Your objective
Put every line of text from the records below into a Markdown table with the columns No. and Line, numbering the rows and leaving out blank lines and the pictures.

Source data

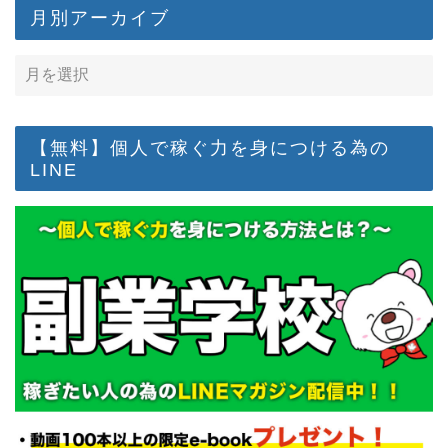
月別アーカイブ
【無料】個人で稼ぐ力を身につける為の
LINE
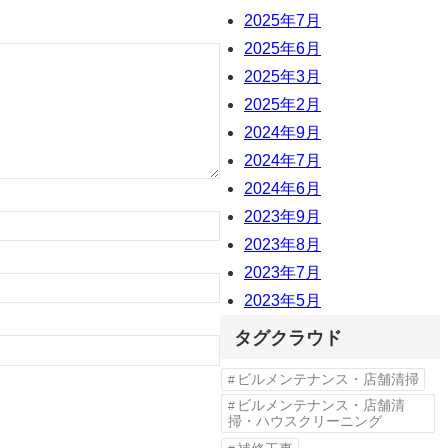
2025年7月
2025年6月
2025年3月
2025年2月
2024年9月
2024年7月
2024年6月
2023年9月
2023年8月
2023年7月
2023年5月
タグクラウド
ビルメンテナンス・店舗清掃
ビルメンテナンス・店舗清
掃・ハウスクリーニング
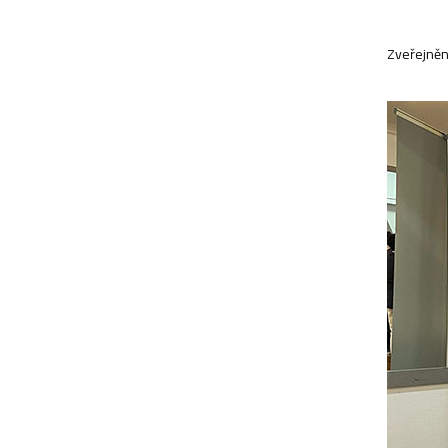
Zveřejněn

Response
| No. | Line |
|---|---|
| 1 | 月別アーカイブ |
| 2 | 【無料】個人で稼ぐ力を身につける為の |
| 3 | LINE |
| 4 | 2025年7月 |
| 5 | 2025年6月 |
| 6 | 2025年3月 |
| 7 | 2025年2月 |
| 8 | 2024年9月 |
| 9 | 2024年7月 |
| 10 | 2024年6月 |
| 11 | 2023年9月 |
| 12 | 2023年8月 |
| 13 | 2023年7月 |
| 14 | 2023年5月 |
| 15 | タグクラウド |
| 16 | ビルメンテナンス・店舗清掃 |
| 17 | ビルメンテナンス・店舗清 |
| 18 | 掃・ハウスクリーニング |
| 19 | Zveřejněn |